From Starhawk —
I was moved, last night, listening to Senator Gary Peters from Michigan tell Rachel Maddow the story of his wife’s abortion, how, when her waters accidentally broke four months into a very much wanted pregnancy, and the fetus had no chance of survival, the hospital refused her an abortion, threatening her life.
You can watch the video here: https://www.msnbc.com/.../senator-voices-pain-politics-of...
With the Republicans poised to jam through an anti-abortion activist to fill Ruth Bader Ginsburg’s seat, it’s time for a #metoo moment for reproductive choice, time to fill the airwaves and flood the politicians’ phones and email accounts and offices with our stories. If you are a young person, you didn’t live through the era of back-alley abortions, of pierced wombs and infections and premature deaths. But those of us who did have stories of our own—and it is time to tell them now.
If I had an abortion story, I would tell it.

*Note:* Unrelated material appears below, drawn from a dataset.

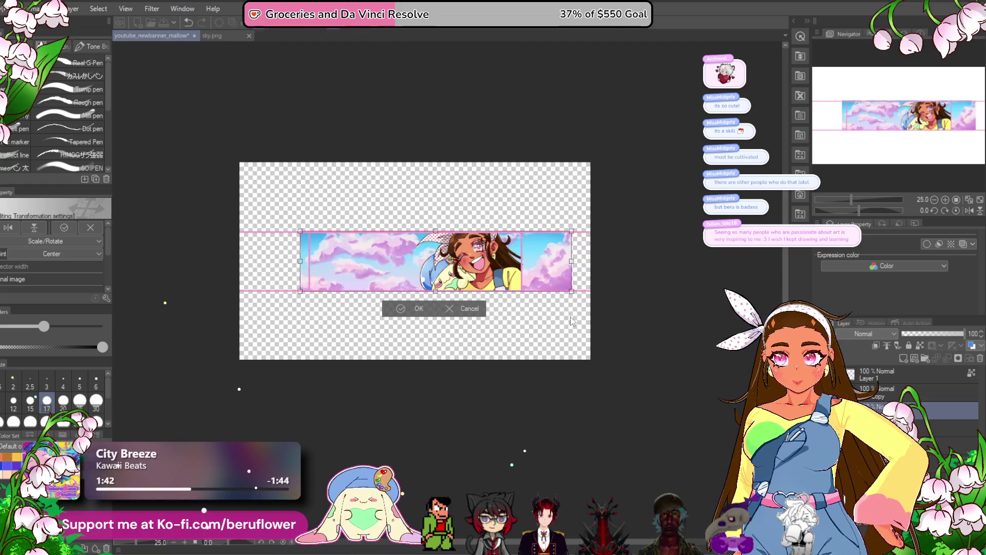
pyautogui.press('Return')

I don’t. My story is what might at first seem like the opposite. I was always careful, and I had access to birth control. But the pills made me bloated and uncomfortable. Diaphragms and condoms were awkward and not always effective—and required a meticulous discipline that in my young and wild days I wasn’t always capable of.
So I got the newest (at the time), most advanced form of birth control available—an IUD. It was the infamous Dalkon Shield, which gave me and thousands of other women silent infections and left us with scarred tubes—something I didn’t discover until, in my early forties when I was finally ready to have the child I had always longed for, I couldn’t. That is the greatest sorrow of my life.

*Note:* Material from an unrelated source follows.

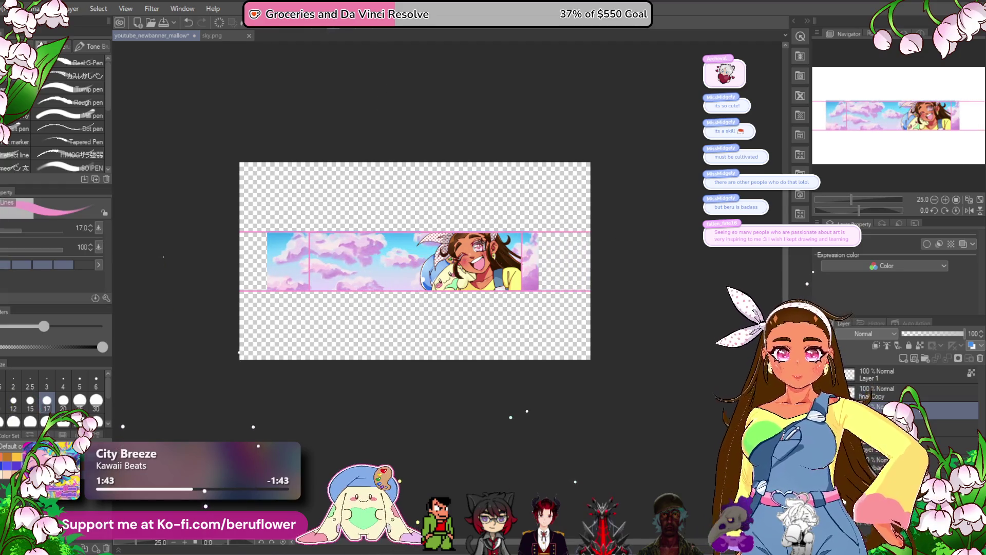
pyautogui.click(979, 359)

What does this have to do with abortion?
Just this—physiology is complicated. Things go wrong. Accidents happen. Those of us who bear a uterus and all that goes with it have many, many choices to make over a lifetime. We are the ones who live with the consequences. We have the right to make those choices, to wrestle with the moral dictates of our own consciences, in these most intimate of decisions.
I know people of good conscience who are anti-abortion, who also work for peace and feed the hungry and truly cherish life. But the anti-abortion forces, on the whole, are the same forces that are trying to take away health care from millions of people, the same forces that condone ripping children from their parents’ arms at the border and locking little ones up in cages, the same forces that oppose fertility treatments, that deny climate change, that refuse to do something as simple as wearing a mask to protect the lives of others.
We must do everything we can to stop them from blocking our choices, restricting our freedoms, and taking control of our basic right to self-determination.
The Democrats may not have the power to keep the Republicans from ramming this confirmation through. But power ultimately rests with us, the people. Now is the time to use it!
If you have a story, now is the time to tell it.
If you have a voice, now is the time to raise it.
If your Senators are standing on the side of choice, send them your blessings and support. If they are determined on this travesty of justice, flood them with outrage! Donate to their opponents, and vote them out!